Dit is summier en maakt een verouderde indruk. Gelukkig beschikken wij tegenwoordig over internet. De belangrijkste bevolkingsgroepen, leert ons wikipedia zijn Tadzjieken en Pashtuns, maar er wonen ook Turkmenen, Hazara en anderen. Hoe kan het dat waar eens Oesbeken paarden fokten, nu zoveel verschillende bevolkingsgroepen wonen?
Dit rapport geeft enige achtergrond. Sinds de jaren twintig van de vorige eeuw heeft de provincie te maken met migratie van de al genoemde andere bevolkingsgroepen. Aanvankelijk had dat te maken met de nieuw geintroduceerde verbouw van katoen. In de jaren zestig slaagde de toen nog functionerende Afghaanse regering erin het gebied tot de graanschuur van het land te maken met behulp van grote irrigatieprojecten, voorgefinancierd door de Wereldbank. Dit alles ging gepaard met grote conflicten om grondbezit. Een en ander werd nog verergerd door het feit dat de gevestigde boeren vonden dat zij last hadden van nomadische Pashtuns die zich met hun kudden in het beter geïrrigeerde gebied meldden.
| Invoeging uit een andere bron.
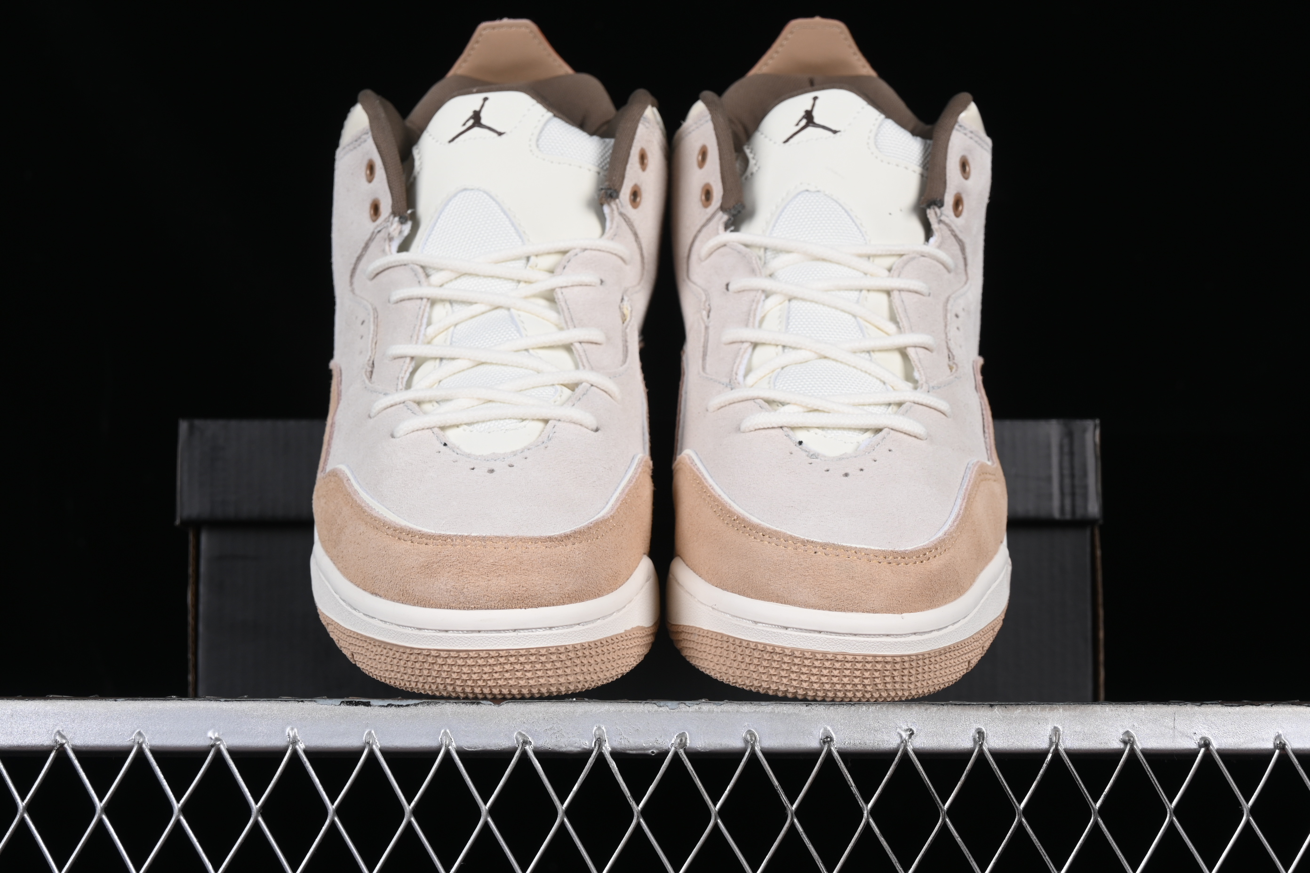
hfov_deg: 27.0
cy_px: 436
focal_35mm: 75
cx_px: 655
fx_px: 2729
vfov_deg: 18.2
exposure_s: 1/80
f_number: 8
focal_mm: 50
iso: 160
Veel tegenstellingen hadden in feite te maken met de controle rond de hoge bergweiden, waar het vee in de zomer voedsel vindt. De vroegere Afghaanse koningen waren er voornamelijk mee bezig onderlinge conflicten tussen hun etnisch, religieus en cultureel zo verschillende onderdanen te dempen door partijen tegen elkaar uit te spelen, te bemiddelen enzovoorts. Zo speelden in Kunduz door de bevolking aangewezen bemiddelaars die vervolgens van zijne majesteit een officiële status kregen, een grote rol. Zij zorgden ervoor dat de zaken niet al te erg uit de hand liepen. Dat viel niet mee want de Pashtuns beriepen zich op hun oude erecode, de Pasthunwali , terwijl de Oesbeken vasthouden aan hun eigen tradities. Sinds de inval van het Rode Leger in 1980 bestaat zo’n bemiddelende macht niet meer.
Na deze invasie organiseerde het verzet zich langs etnische lijnen. De Pashtuns sloten zich in het algemeen aan bij de Hisb-I-Islami van de beruchte warlord Hekmetyar, terwijl de Oesbeken, de Turkmenen en de Tadzjieken hun heil zochten bij de Jamial-al-Islami van de even beruchte Rabbani. Naarmate het Rode Leger nadrukkelijker het onderspit dolf, kwam de macht steeds meer in handen van lokale guerillapotentaatjes, die onderling de strijd aangingen om die bergweiden. Mede daardoor moesten zij het afleggen tegen de taliban – tot de Verenigde Staten als gevolg van 9/11 hulp boden.
Dat leidde in Kunduz tot heftige etnische zuiveringen, gericht tegen de Pashtuns, want die werden door de overige bevolkingsgroepen met de Taliban geassocieerd.
De laatste jaren rukken de Taliban weer op ondanks de aanwezigheid van een groot contingent Duitse NAVO-soldaten. De politieke verdeeldheid blijkt steeds nadrukkelijker langs etnische lijnen te verlopen, ook al wordt dit vaak verborgen achter een gordijn van religieus-politieke verschillen. Dit alles leidt tot een groeiende chaos en een paar maanden terug nog is de gouverneur van de provincie opgeblazen.
Voor wie nog meer achtergrond zoekt: de Scandinavische antropoloog Asta Olesen heeft over etniciteit en islam in Afghanistan een interessant, maar door jargon enigzins ontsierd boek geschreven.
Niemand mag mij een Nederland-basher noemen. Ik houd van dit land en ik heb bewondering voor de prestaties van ons volk, maar ik geloof niet dat wij door onze geschiedenis, door onze ervaring of door onze kennis van zaken in Centraal Azië geschikt zijn om in een provincie als Kunduz de politie te trainen. Dat kunnen we niet. Daarvoor weten we te weinig van de werkelijke achtergronden. Daarvoor ontbreekt het ons aan de kennis van de vele lokale talen die in Kunduz worden gesproken (tolken? Door tolken word je als bezettingsmacht belazerd). Net als in Uruzgan kennen we de werkelijke agenda niet en daarom zullen we er meer kwaad dan goed doen.
Vanavond zegt Rutte dus dat we de Afghanen niet in de steek moeten laten. Hij zou eens naar zijn staatssecretaris ontwikkelingshulp Ben Knapen moeten luisteren die zegt dat we alleen maar ontwikkelingsgeld moeten besteden aan dingen die we echt goed kunnen in landen waar je vanwege kennis van zaken iets te zoeken hebben. Van Kunduz hebben Nederlanders helaas te weinig verstand.